Основной задачей официальных историков и публицистов, а равно и теоретиков западнического и славянофильского толка в 1830-х гг. стала рефлексия над дистанцией между Россией и Западом. Дискуссия о природе русского Sonderweg велась на языке европейской (прежде всего французской и немецкой) историософии и историографии. Политические аргументы французских католических мыслителей оказывались наиболее действенными в контексте христианских экуменических движений: они отталкивались от возможности грядущего синтеза конфессий, а не их взаимной изоляции. Первое «Философическое письмо» в момент его создания можно было интерпретировать как размышление над процессом стремительной деактуализации перспектив европейской интеграции России, когда в течение 1820-х гг. растворялись надежды на либеральные в политическом и религиозном отношении реформы, анонсированные в середине 1810-х гг. Александром I. Особенность же публикации 1836 г. состояла в том, что политические идеи Чаадаева не имели никакой связи с прежним раскладом идеологических сил, отделившись от породившего их контекста.
Если в 1829 г. Чаадаев с огорчением констатировал невозможность встречи России и европейских стран на пути, проложенном участниками Священного союза, то в 1836-м – на фоне дебатов о глубинных различиях между Россией и Западом – его тезисы звучали куда более радикально. Тезис о предпочтении католицизма выглядел не как реплика в дискуссии об адаптации в России европейских религиозных практик, а как прямое возражение на один из базовых принципов николаевской идеологии – о фундаментальной роли православия в русской истории. Критика народности сигнализировала не о необходимости франко-католического вспомоществования менее цивилизованной стране, а о жестком выпаде в адрес центрального для уваровской триады понятия. В 1829 г. Чаадаев закрывал дискуссию о европейском сценарии исторического развития России, а в 1836-м он приобрел репутацию мыслителя, открывшего спор западников и славянофилов. Благодаря хронологическому разрыву между моментами создания и публикации текста возник своеобразный анахронизм: в первом «Философическом письме» Чаадаев как бы анализировал и осуждал еще не кристаллизовавшиеся к 1829 г. идеологические принципы. Концепция монархической консервативной утопии де Местра, сформулированная в прямой оппозиции к идеям французских революционеров конца XVIII в., стала источником аргументации Чаадаева, объявленной в 1836 г. едва ли не «революционной» и откровенно «безумной»[60].

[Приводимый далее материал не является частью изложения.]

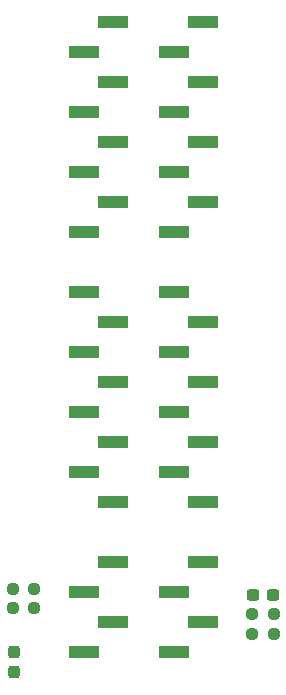
<source format=gbr>
%TF.GenerationSoftware,KiCad,Pcbnew,9.0.7-9.0.7~ubuntu25.10.1*%
%TF.CreationDate,2026-03-01T16:55:49+09:00*%
%TF.ProjectId,bionic-cp1610,62696f6e-6963-42d6-9370-313631302e6b,1*%
%TF.SameCoordinates,Original*%
%TF.FileFunction,Paste,Bot*%
%TF.FilePolarity,Positive*%
%FSLAX46Y46*%
G04 Gerber Fmt 4.6, Leading zero omitted, Abs format (unit mm)*
G04 Created by KiCad (PCBNEW 9.0.7-9.0.7~ubuntu25.10.1) date 2026-03-01 16:55:49*
%MOMM*%
%LPD*%
G01*
G04 APERTURE LIST*
G04 Aperture macros list*
%AMRoundRect*
0 Rectangle with rounded corners*
0 $1 Rounding radius*
0 $2 $3 $4 $5 $6 $7 $8 $9 X,Y pos of 4 corners*
0 Add a 4 corners polygon primitive as box body*
4,1,4,$2,$3,$4,$5,$6,$7,$8,$9,$2,$3,0*
0 Add four circle primitives for the rounded corners*
1,1,$1+$1,$2,$3*
1,1,$1+$1,$4,$5*
1,1,$1+$1,$6,$7*
1,1,$1+$1,$8,$9*
0 Add four rect primitives between the rounded corners*
20,1,$1+$1,$2,$3,$4,$5,0*
20,1,$1+$1,$4,$5,$6,$7,0*
20,1,$1+$1,$6,$7,$8,$9,0*
20,1,$1+$1,$8,$9,$2,$3,0*%
G04 Aperture macros list end*
%ADD10RoundRect,0.237500X0.250000X0.237500X-0.250000X0.237500X-0.250000X-0.237500X0.250000X-0.237500X0*%
%ADD11RoundRect,0.237500X-0.250000X-0.237500X0.250000X-0.237500X0.250000X0.237500X-0.250000X0.237500X0*%
%ADD12RoundRect,0.237500X0.300000X0.237500X-0.300000X0.237500X-0.300000X-0.237500X0.300000X-0.237500X0*%
%ADD13RoundRect,0.237500X-0.237500X0.300000X-0.237500X-0.300000X0.237500X-0.300000X0.237500X0.300000X0*%
%ADD14R,2.510000X1.000000*%
G04 APERTURE END LIST*
D10*
%TO.C,R6*%
X89357200Y-97980600D03*
X87532200Y-97980600D03*
%TD*%
D11*
%TO.C,R4*%
X107826800Y-100139600D03*
X109651800Y-100139600D03*
%TD*%
D12*
%TO.C,C6*%
X109601800Y-96837600D03*
X107876800Y-96837600D03*
%TD*%
D10*
%TO.C,R3*%
X109651800Y-98488600D03*
X107826800Y-98488600D03*
%TD*%
D13*
%TO.C,C9*%
X87680800Y-101640400D03*
X87680800Y-103365400D03*
%TD*%
D11*
%TO.C,R5*%
X87530300Y-96329600D03*
X89355300Y-96329600D03*
%TD*%
D14*
%TO.C,J2*%
X101168200Y-101663600D03*
X103657400Y-99123600D03*
X101168200Y-96583600D03*
X103657400Y-94043600D03*
X103657400Y-88963600D03*
X101168200Y-86423600D03*
X103657400Y-83883600D03*
X101168200Y-81343600D03*
X103657400Y-78803600D03*
X101168200Y-76263600D03*
X103657400Y-73723600D03*
X101168200Y-71183600D03*
X101168200Y-66103600D03*
X103657400Y-63563600D03*
X101168200Y-61023600D03*
X103657400Y-58483600D03*
X101168200Y-55943600D03*
X103657400Y-53403600D03*
X101168200Y-50863600D03*
X103657400Y-48323600D03*
%TD*%
%TO.C,J1*%
X96037400Y-48323600D03*
X93548200Y-50863600D03*
X96037400Y-53403600D03*
X93548200Y-55943600D03*
X96037400Y-58483600D03*
X93548200Y-61023600D03*
X96037400Y-63563600D03*
X93548200Y-66103600D03*
X93548200Y-71183600D03*
X96037400Y-73723600D03*
X93548200Y-76263600D03*
X96037400Y-78803600D03*
X93548200Y-81343600D03*
X96037400Y-83883600D03*
X93548200Y-86423600D03*
X96037400Y-88963600D03*
X96037400Y-94043600D03*
X93548200Y-96583600D03*
X96037400Y-99123600D03*
X93548200Y-101663600D03*
%TD*%
M02*

</source>
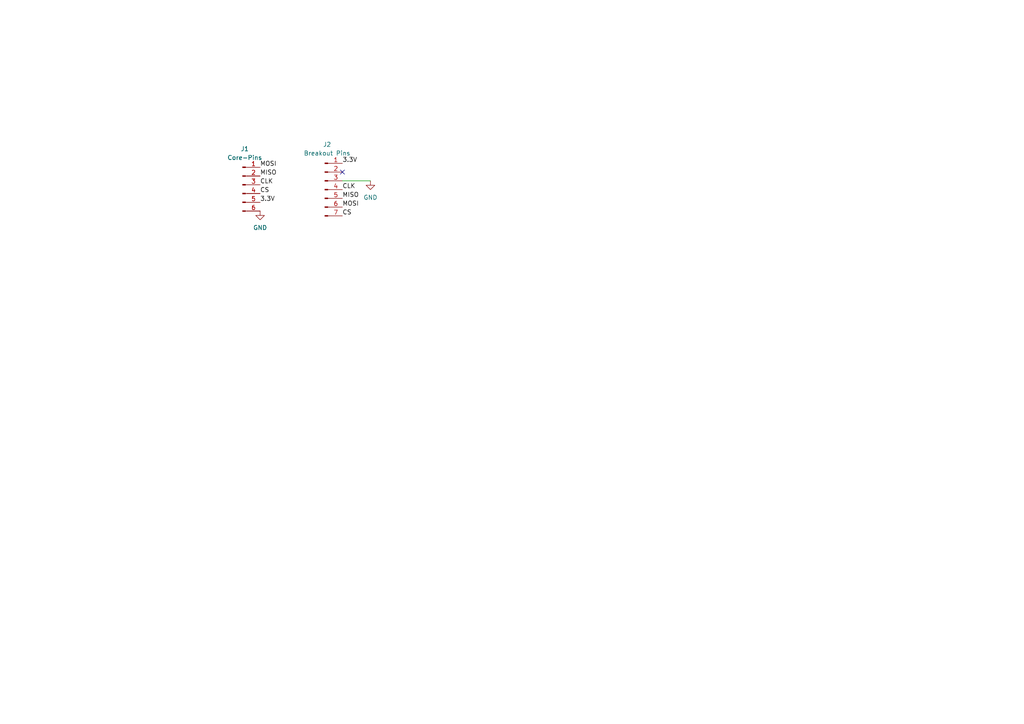
<source format=kicad_sch>
(kicad_sch (version 20230121) (generator eeschema)

  (uuid fe0b2a41-ceb4-4eb1-b4c6-09c1ee5aac59)

  (paper "A4")

  


  (no_connect (at 99.314 49.911) (uuid 1e7795cf-35e3-44b4-9ced-94014d3aaffb))

  (wire (pts (xy 99.314 52.451) (xy 107.442 52.451))
    (stroke (width 0) (type default))
    (uuid 740ed5c7-93e1-4e91-a1e9-4ee2e171fea7)
  )

  (label "3.3V" (at 99.314 47.371 0) (fields_autoplaced)
    (effects (font (size 1.27 1.27)) (justify left bottom))
    (uuid 09c3dd6c-d27c-4dd4-85b0-4b1e38a691e5)
  )
  (label "MISO" (at 75.438 51.054 0) (fields_autoplaced)
    (effects (font (size 1.27 1.27)) (justify left bottom))
    (uuid 1672e822-f643-4b92-8659-35a26b5ca856)
  )
  (label "CS" (at 99.314 62.611 0) (fields_autoplaced)
    (effects (font (size 1.27 1.27)) (justify left bottom))
    (uuid 2516853f-3ff1-433d-9221-714f07a887ff)
  )
  (label "MOSI" (at 75.438 48.514 0) (fields_autoplaced)
    (effects (font (size 1.27 1.27)) (justify left bottom))
    (uuid 3255842d-507a-48e6-8123-0bcd7156f584)
  )
  (label "MOSI" (at 99.314 60.071 0) (fields_autoplaced)
    (effects (font (size 1.27 1.27)) (justify left bottom))
    (uuid 59706f20-f99c-44ec-af21-c1df0497ea73)
  )
  (label "3.3V" (at 75.438 58.674 0) (fields_autoplaced)
    (effects (font (size 1.27 1.27)) (justify left bottom))
    (uuid 64ea7f93-7139-47b0-8837-9f77256c0a16)
  )
  (label "CS" (at 75.438 56.134 0) (fields_autoplaced)
    (effects (font (size 1.27 1.27)) (justify left bottom))
    (uuid 81e0a03d-9776-47ac-b1a6-09be16000f19)
  )
  (label "CLK" (at 75.438 53.594 0) (fields_autoplaced)
    (effects (font (size 1.27 1.27)) (justify left bottom))
    (uuid bbcc80b9-98a4-47a0-be51-b85ed642cc62)
  )
  (label "CLK" (at 99.314 54.991 0) (fields_autoplaced)
    (effects (font (size 1.27 1.27)) (justify left bottom))
    (uuid f25bceed-819e-44ff-bf14-9bb51b876099)
  )
  (label "MISO" (at 99.314 57.531 0) (fields_autoplaced)
    (effects (font (size 1.27 1.27)) (justify left bottom))
    (uuid f2ff6468-568c-4e88-8e61-89f30f49c5f9)
  )

  (symbol (lib_id "power:GND") (at 75.438 61.214 0) (unit 1)
    (in_bom yes) (on_board yes) (dnp no) (fields_autoplaced)
    (uuid 850e74eb-eaff-48e1-8dfc-8ea737dc03c3)
    (property "Reference" "#PWR01" (at 75.438 67.564 0)
      (effects (font (size 1.27 1.27)) hide)
    )
    (property "Value" "GND" (at 75.438 66.04 0)
      (effects (font (size 1.27 1.27)))
    )
    (property "Footprint" "" (at 75.438 61.214 0)
      (effects (font (size 1.27 1.27)) hide)
    )
    (property "Datasheet" "" (at 75.438 61.214 0)
      (effects (font (size 1.27 1.27)) hide)
    )
    (pin "1" (uuid 91a43ec4-be34-4c7f-9765-0c4265c47683))
    (instances
      (project "SD-Breakout"
        (path "/fe0b2a41-ceb4-4eb1-b4c6-09c1ee5aac59"
          (reference "#PWR01") (unit 1)
        )
      )
    )
  )

  (symbol (lib_id "Connector:Conn_01x06_Pin") (at 70.358 53.594 0) (unit 1)
    (in_bom yes) (on_board yes) (dnp no) (fields_autoplaced)
    (uuid 9d70f200-c518-493f-9d4f-9e6cb32a78ab)
    (property "Reference" "J1" (at 70.993 43.18 0)
      (effects (font (size 1.27 1.27)))
    )
    (property "Value" "Core-Pins" (at 70.993 45.72 0)
      (effects (font (size 1.27 1.27)))
    )
    (property "Footprint" "Connector_PinHeader_2.54mm:PinHeader_1x06_P2.54mm_Vertical" (at 70.358 53.594 0)
      (effects (font (size 1.27 1.27)) hide)
    )
    (property "Datasheet" "~" (at 70.358 53.594 0)
      (effects (font (size 1.27 1.27)) hide)
    )
    (pin "1" (uuid d72a2444-2087-4b49-91bd-2802ff1f25df))
    (pin "2" (uuid b3aa8d4c-1588-4cfe-ba8e-a4c81b4a4f49))
    (pin "3" (uuid 3bbf7bf2-40da-434f-a8cf-66efc6f80ad0))
    (pin "4" (uuid c152d715-75a5-4175-b5e5-edbaa06feacb))
    (pin "5" (uuid a833e3b4-f4c1-43d4-9c01-f5d51a5ad72e))
    (pin "6" (uuid 0534f9c9-f08b-441d-b307-041a1de4fef9))
    (instances
      (project "SD-Breakout"
        (path "/fe0b2a41-ceb4-4eb1-b4c6-09c1ee5aac59"
          (reference "J1") (unit 1)
        )
      )
    )
  )

  (symbol (lib_id "Connector:Conn_01x07_Pin") (at 94.234 54.991 0) (unit 1)
    (in_bom yes) (on_board yes) (dnp no) (fields_autoplaced)
    (uuid c8941b46-3e48-45c8-9cfa-fda0602265f7)
    (property "Reference" "J2" (at 94.869 41.91 0)
      (effects (font (size 1.27 1.27)))
    )
    (property "Value" "Breakout Pins" (at 94.869 44.45 0)
      (effects (font (size 1.27 1.27)))
    )
    (property "Footprint" "Connector_PinHeader_2.54mm:PinHeader_1x07_P2.54mm_Vertical" (at 94.234 54.991 0)
      (effects (font (size 1.27 1.27)) hide)
    )
    (property "Datasheet" "~" (at 94.234 54.991 0)
      (effects (font (size 1.27 1.27)) hide)
    )
    (pin "1" (uuid 00ce0bd4-0804-4ad2-9cea-fb3085905288))
    (pin "2" (uuid fc6599eb-6689-4dc8-8df4-4b4c70e92ab2))
    (pin "3" (uuid feb81a0b-a022-4cd9-9300-a228abea2b28))
    (pin "4" (uuid 1ef08c00-3995-43ed-ae01-ea0969a243a3))
    (pin "5" (uuid c8652891-52d9-4f42-884f-0340d691052a))
    (pin "6" (uuid b5377c01-cce8-49ea-b048-86aa27b1dd3e))
    (pin "7" (uuid 60fbf956-881e-4a16-b63b-4f107e04106e))
    (instances
      (project "SD-Breakout"
        (path "/fe0b2a41-ceb4-4eb1-b4c6-09c1ee5aac59"
          (reference "J2") (unit 1)
        )
      )
    )
  )

  (symbol (lib_id "power:GND") (at 107.442 52.451 0) (unit 1)
    (in_bom yes) (on_board yes) (dnp no) (fields_autoplaced)
    (uuid fb944ebf-3691-42cd-8d23-1c6d529e460a)
    (property "Reference" "#PWR02" (at 107.442 58.801 0)
      (effects (font (size 1.27 1.27)) hide)
    )
    (property "Value" "GND" (at 107.442 57.277 0)
      (effects (font (size 1.27 1.27)))
    )
    (property "Footprint" "" (at 107.442 52.451 0)
      (effects (font (size 1.27 1.27)) hide)
    )
    (property "Datasheet" "" (at 107.442 52.451 0)
      (effects (font (size 1.27 1.27)) hide)
    )
    (pin "1" (uuid d4afb3a4-4f85-4573-b3ba-f6cbcb1deb3b))
    (instances
      (project "SD-Breakout"
        (path "/fe0b2a41-ceb4-4eb1-b4c6-09c1ee5aac59"
          (reference "#PWR02") (unit 1)
        )
      )
    )
  )

  (sheet_instances
    (path "/" (page "1"))
  )
)

</source>
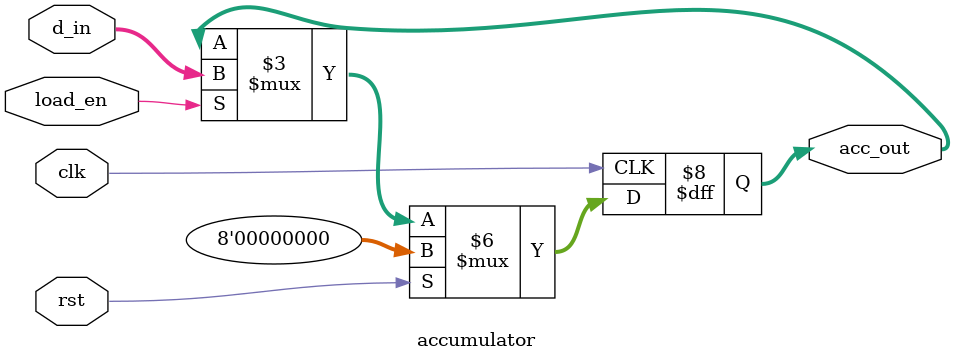
<source format=v>
module accumulator (
    input  wire clk,
    input  wire rst,
    input  wire load_en,
    input  wire signed [7:0] d_in,
    output reg  signed [7:0] acc_out
);
    always @(posedge clk) begin
        if (rst) acc_out <= 8'sd0;
        else if (load_en) acc_out <= d_in;
        else acc_out <= acc_out;
    end
endmodule
</source>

Уникальная репутация первого «Философического письма» сформировалась не только благодаря авторскому намерению или издательскому плану, но и в силу радикальных изменений историко-политического контекста. Шквальная критика русского изоляционизма подпитывалась разочарованием в несбывшихся надеждах на политико-религиозное объединение Европы, органичной частью которой, по мысли Чаадаева, являлась бы Россия. Первое «Философическое письмо» – это пронзительная ламентация современника над стремительными переменами, произошедшими с империей за 15 лет ее исторического развития. В 1815 г. казалось, что страна вот-вот станет подлинно «европейской державой», как постулировала в своем «Наказе» Екатерина II; в 1829 г. эти упования таяли на глазах; в 1836 г. между Россией и Европой уже пролегала геополитическая пропасть.
Глава 2
Между Францией и Россией: особенности идеологического трансфера
Общественная мысль не циркулирует в вакууме – идеи облечены в словесную форму, без анализа которой невозможно рассуждать о политико-философских материях. В свою очередь, языки политической дискуссии не появляются в готовом виде, подобно Афине Палладе, вышедшей в полном облачении из головы Зевса. Они эволюционируют, меняются, исчезают и вновь актуализируются. Характерный пример – интерпретация государственного порядка, опирающаяся на христианское мировоззрение и лексику. В течение всей имперской истории России библейская образность и богословские аргументы служили наиболее привычным средством легитимации власти абсолютных монархов в глазах их подданных. После 70 лет советского господства и радикальной секуляризации религиозный способ рассуждать о политике окончательно ушел в прошлое, несмотря на спорадические попытки современных лидеров реанимировать его отдельные элементы. Сегодня было бы странно всерьез рассуждать о Божественном Провидении, управляющем судьбами мира. Между тем в первой половине XIX столетия на смех подняли бы человека, который бы осмелился оспаривать этот тезис.